- What is expected
Of all the entries below, retype only the lines from the one with "tote bag: none" through the one with "dining table: none", exactly as they appear.

- Data listing
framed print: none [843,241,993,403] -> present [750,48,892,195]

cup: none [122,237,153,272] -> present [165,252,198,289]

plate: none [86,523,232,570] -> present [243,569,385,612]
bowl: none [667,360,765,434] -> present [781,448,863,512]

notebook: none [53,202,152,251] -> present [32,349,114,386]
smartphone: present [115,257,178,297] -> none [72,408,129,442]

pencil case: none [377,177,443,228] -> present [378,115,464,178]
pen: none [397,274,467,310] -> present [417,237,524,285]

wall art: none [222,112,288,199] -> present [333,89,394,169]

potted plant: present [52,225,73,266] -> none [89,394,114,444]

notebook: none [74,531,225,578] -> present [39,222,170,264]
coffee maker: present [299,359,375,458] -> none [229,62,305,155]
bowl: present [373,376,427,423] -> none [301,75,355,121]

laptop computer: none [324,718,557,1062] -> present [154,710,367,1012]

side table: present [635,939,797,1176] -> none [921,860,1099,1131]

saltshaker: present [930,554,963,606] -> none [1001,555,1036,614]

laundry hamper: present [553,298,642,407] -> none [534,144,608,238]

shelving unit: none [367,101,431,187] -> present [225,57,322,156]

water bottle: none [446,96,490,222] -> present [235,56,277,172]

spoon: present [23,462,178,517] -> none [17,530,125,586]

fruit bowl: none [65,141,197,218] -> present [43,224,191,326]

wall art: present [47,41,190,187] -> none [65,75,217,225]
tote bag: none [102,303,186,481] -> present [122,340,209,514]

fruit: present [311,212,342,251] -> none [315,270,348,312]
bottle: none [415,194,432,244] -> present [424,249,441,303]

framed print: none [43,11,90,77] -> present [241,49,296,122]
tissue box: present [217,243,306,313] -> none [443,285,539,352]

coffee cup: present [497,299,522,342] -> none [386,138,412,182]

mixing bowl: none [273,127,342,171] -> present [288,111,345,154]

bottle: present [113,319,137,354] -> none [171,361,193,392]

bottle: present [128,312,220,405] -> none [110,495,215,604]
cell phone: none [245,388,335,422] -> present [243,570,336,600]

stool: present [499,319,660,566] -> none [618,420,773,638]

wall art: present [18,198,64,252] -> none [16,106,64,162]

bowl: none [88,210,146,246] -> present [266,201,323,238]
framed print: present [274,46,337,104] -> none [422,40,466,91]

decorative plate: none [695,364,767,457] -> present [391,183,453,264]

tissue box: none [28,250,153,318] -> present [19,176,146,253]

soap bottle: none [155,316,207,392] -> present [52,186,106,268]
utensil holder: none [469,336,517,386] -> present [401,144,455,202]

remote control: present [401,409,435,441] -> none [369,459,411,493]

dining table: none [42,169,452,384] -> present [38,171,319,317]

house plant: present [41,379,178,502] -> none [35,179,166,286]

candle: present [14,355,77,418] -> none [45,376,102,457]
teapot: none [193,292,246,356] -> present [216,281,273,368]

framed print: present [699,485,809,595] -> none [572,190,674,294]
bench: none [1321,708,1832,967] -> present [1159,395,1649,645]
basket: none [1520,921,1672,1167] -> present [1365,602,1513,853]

- Output for this task
tote bag: none [102,303,186,481] -> present [122,340,209,514]

fruit: present [311,212,342,251] -> none [315,270,348,312]
bottle: none [415,194,432,244] -> present [424,249,441,303]

framed print: none [43,11,90,77] -> present [241,49,296,122]
tissue box: present [217,243,306,313] -> none [443,285,539,352]

coffee cup: present [497,299,522,342] -> none [386,138,412,182]

mixing bowl: none [273,127,342,171] -> present [288,111,345,154]

bottle: present [113,319,137,354] -> none [171,361,193,392]

bottle: present [128,312,220,405] -> none [110,495,215,604]
cell phone: none [245,388,335,422] -> present [243,570,336,600]

stool: present [499,319,660,566] -> none [618,420,773,638]

wall art: present [18,198,64,252] -> none [16,106,64,162]

bowl: none [88,210,146,246] -> present [266,201,323,238]
framed print: present [274,46,337,104] -> none [422,40,466,91]

decorative plate: none [695,364,767,457] -> present [391,183,453,264]

tissue box: none [28,250,153,318] -> present [19,176,146,253]

soap bottle: none [155,316,207,392] -> present [52,186,106,268]
utensil holder: none [469,336,517,386] -> present [401,144,455,202]

remote control: present [401,409,435,441] -> none [369,459,411,493]

dining table: none [42,169,452,384] -> present [38,171,319,317]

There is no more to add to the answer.